Ini sepotong kisah kecil tentang Gus Dur. Dan dua orang sahabatnya: Kiai Syukri Zarkasi dan Gus Mus.
Pada sekitar tahun 1960-an, setiba di Mesir, Syukri Zarkasi meniatkan diri mengunjungi salah satu pondokan pelajar Indonesia di sana. Ia disambut dengan hangat oleh tuan rumah, yaitu Gus Dur dan Gus Mus. Sesuai adab timur, untuk menghormati sang tamu, Gus Mus segera memasak air. Gus Dur ikut sibuk. Ia mencuci piring dan gelas, lalu masuk kamar, keluar dan membawa sepotong celana dalam lelaki, dan kemudian menggunakannya untuk mengelap gelas dan sendok yang akan dipakai untuk menjamu Syukri Zarkasi. Tentu saja Syukri terperanjat. Selera makannya menjadi hilang. Gus Mus pun protes.
Tetapi ..
"Ini celana dalam baru, belum dipakai. Bahannya sama dengan serbet yang bersih," jawab Gus Dur.
Bagi sebagian orang, "tragedi" celana dalam itu bisa dianggap sebagai kisah lucu. Beberapa orang mungkin akan membatin "betapa jahilnya Gus Dur". Namun, bagi saya, kisah itu tak sekedar lelucon, tetapi ternyata sarat akan makna, yaitu filosofi hidup. Pertama, bahwa betapa imajinasi itu sangat memengaruhi hampir semua sikap, pandangan, respon, pendapat dan tanggapan kita atas sesuatu. Â
Yang kedua, bahwa benar adanya apa yang kita lihat (baca: apa yang masuk ke dalam pikiran kita) ternyata juga akan memengaruhi sikap, respon, pendapat dan perilaku bahkan akan membentuk kita akan seperti apa. Kedua pernyataan yang saya tulis ini tentu bukan tanpa dasar. Karena: apa iya tanggapan dan respon dua orang sahabat Gus Dur itu, Syukri Zarkasi dan Gus Mus, akan tetap sama, misalnya, jika Gus Dur mengelap gelas itu dengan bahan yang sama namun berwujud kotak (bentuk serbet)? Atau, misalnya, Gus Dur mengelap gelas dengan celana dalam tetapi dilakukan di ruangan lain yang tidak terlihat keduanya?
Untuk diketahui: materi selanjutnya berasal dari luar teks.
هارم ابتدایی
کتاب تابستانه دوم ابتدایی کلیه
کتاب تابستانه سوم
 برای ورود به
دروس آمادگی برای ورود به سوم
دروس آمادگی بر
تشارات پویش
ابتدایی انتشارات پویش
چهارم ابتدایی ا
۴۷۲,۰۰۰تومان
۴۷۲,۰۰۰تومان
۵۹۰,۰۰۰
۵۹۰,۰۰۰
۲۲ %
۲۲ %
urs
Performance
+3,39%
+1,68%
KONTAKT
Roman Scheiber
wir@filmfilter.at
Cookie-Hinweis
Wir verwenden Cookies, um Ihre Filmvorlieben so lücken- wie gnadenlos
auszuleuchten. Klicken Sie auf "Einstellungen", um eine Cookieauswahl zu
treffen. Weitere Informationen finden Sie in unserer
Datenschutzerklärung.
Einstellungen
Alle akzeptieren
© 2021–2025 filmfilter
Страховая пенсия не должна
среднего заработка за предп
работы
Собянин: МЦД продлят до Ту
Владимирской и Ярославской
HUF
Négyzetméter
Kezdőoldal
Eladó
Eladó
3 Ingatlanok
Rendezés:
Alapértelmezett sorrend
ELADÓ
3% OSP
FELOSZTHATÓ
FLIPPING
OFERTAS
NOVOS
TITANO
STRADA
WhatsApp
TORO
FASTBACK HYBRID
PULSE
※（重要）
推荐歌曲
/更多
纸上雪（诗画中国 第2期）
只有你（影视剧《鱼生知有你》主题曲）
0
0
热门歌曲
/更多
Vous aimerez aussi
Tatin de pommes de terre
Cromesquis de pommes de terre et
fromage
Sesuatu yang sama (dalam kisah itu adalah kain) namun berbeda wujud (image) ternyata bisa menimbulkan persepsi, pandangan, pendapat, respon, tanggapan bahkan emosi yang berbeda-beda yang bahkan keduanya bisa saling bertolak belakang. Kita tentu saja akan protes, marah, merasa jijik atau bahkan akan merasa mual jika kain itu berwujud celana dalam. Namun, kita akan diam membiarkan jika kain itu berwujud serbet. Â
Jadi, meski hanya berupa kain, tetapi wujud yang berbeda akan menghasilkan akibat yang akan berbeda. Sikap yang bias ini justru kerap menjebak kita.
Apakah seperti itu kita semua pada dasarnya?
Yang kedua, penjelasan bahwa informasi yang masuk ke dalam pikiran kita itu juga ternyata tak kalah penting perannya membentuk diri kita akan seperti apa -- selain imajinasi. Bahwa Gus Mus yang protes dan Syukri Zarkasi yang terperanjat dan mual-mual itu, semata-mata, bukankah karena dua orang sahabat itu melihat Gus Dur mengelap gelas dan sendok dengan celana dalam? Informasi yang masuk dalam pikiran usai melihat kejadian membuat imajinasi bekerja secara reflek. Jadi, misalnya, jika Gus Mus dan Syukri Zarkasi tadi tidak melihat Gus Dur mengelap gelas dan sendok dengan celana dalam, maka, apakah benar keduanya akan terperanjat dan marah? Tentu saja tidak, karena jelas tidak ada informasi yang masuk dalam pikiran. Nir-informasi membuat imajinasi seseorang menjadi tidak bekerja.
Jadi sejatinya, dengan kata lain, saya dapat mengatakan bahwa apa yang telah kita masukkan dalam pikiran dan hati kita itulah yang menentukan seperti apa diri kita.